What is Interval Estimation?

Instead of giving a single value for an unknown parameter, interval estimation gives us a range of plausible values.

For example: “We are 95% confident the true mean lies between 48.2 and 53.8”

Main ideas:

  • Point Estimate: one best guess (like the sample mean)
  • Confidence Interval: a range built around that estimate
  • Confidence Level: how often the interval captures the true value (90%, 95%, 99%)

The Formula

For estimating a population mean \(\mu\), a confidence interval looks like this:

\[\bar{x} \pm z_{\alpha/2} \cdot \frac{\sigma}{\sqrt{n}}\]

where:

  • \(\bar{x}\) is the sample mean
  • \(z_{\alpha/2}\) is the critical value from a standard normal table
  • \(\sigma\) is the population standard deviation
  • \(n\) is the sample size

For a 95% CI we use \(z_{\alpha/2} = 1.96\), and for 99% we use \(z_{\alpha/2} = 2.576\).

What if we don’t know \(\sigma\)?

We mostly don’t know the true population standard deviation. In that case we use \(s\) and switch to the t-distribution:

\[\bar{x} \pm t_{\alpha/2,\, n-1} \cdot \frac{s}{\sqrt{n}}\]

The \(t\)-distribution has heavier tails than the normal, which accounts for the extra uncertainty from estimating \(\sigma\).

As \(n\) gets large, the t-distribution gets closer and closer to the standard normal.

Example: Weekly Study Hours

Lets say we collect data from 30 students about how many hours they study each week.

set.seed(42)
study_hours <- rnorm(30, mean = 15, sd = 4)
n <- length(study_hours)
xbar <- mean(study_hours)
s <- sd(study_hours)
t_crit <- qt(0.975, df = n - 1)
lower <- xbar - t_crit * (s / sqrt(n))
upper <- xbar + t_crit * (s / sqrt(n))
cat("mean:", round(xbar, 2), " lower:", round(lower, 2), " upper:", round(upper, 2))
## mean: 15.27  lower: 13.4  upper: 17.15

Histogram of the Sample

How Sample Size Affects CI Width

3D Plot: CI Width vs n and Confidence Level

Common Misunderstanding

A 95% CI does not mean there is a 95% probability that \(\mu\) is in the interval.

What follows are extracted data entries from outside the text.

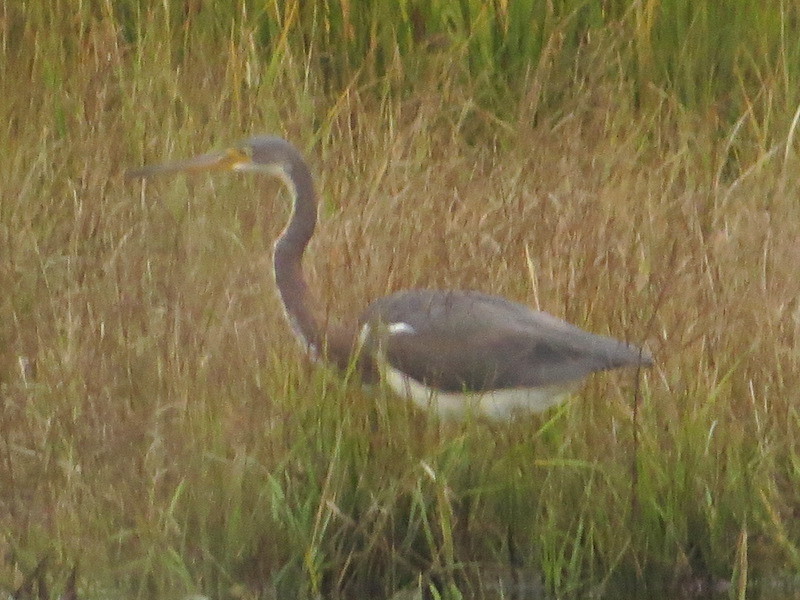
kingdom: Animalia
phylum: Chordata
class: Aves
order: Pelecaniformes
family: Ardeidae
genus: Egretta
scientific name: Egretta tricolor
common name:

\(\mu\) is a fixed number, we just don’t know it. After we compute an interval, the true mean either is or isn’t in it.

The correct way to think about it:

If we took many samples and built a CI each time, about 95% of those intervals would contain the true \(\mu\).

This is a statement about the procedure, not any single interval.

Summary

Formula
Z-interval \(\bar{x} \pm z_{\alpha/2} \cdot \frac{\sigma}{\sqrt{n}}\)
t-interval \(\bar{x} \pm t_{\alpha/2,n-1} \cdot \frac{s}{\sqrt{n}}\)
Margin of Error \(E = z_{\alpha/2} \cdot \frac{\sigma}{\sqrt{n}}\)
Sample size needed \(n = \left(\frac{z_{\alpha/2} \cdot \sigma}{E}\right)^2\)

Main takeaways: bigger sample = narrower interval, higher confidence = wider interval, use t when \(\sigma\) is unknown.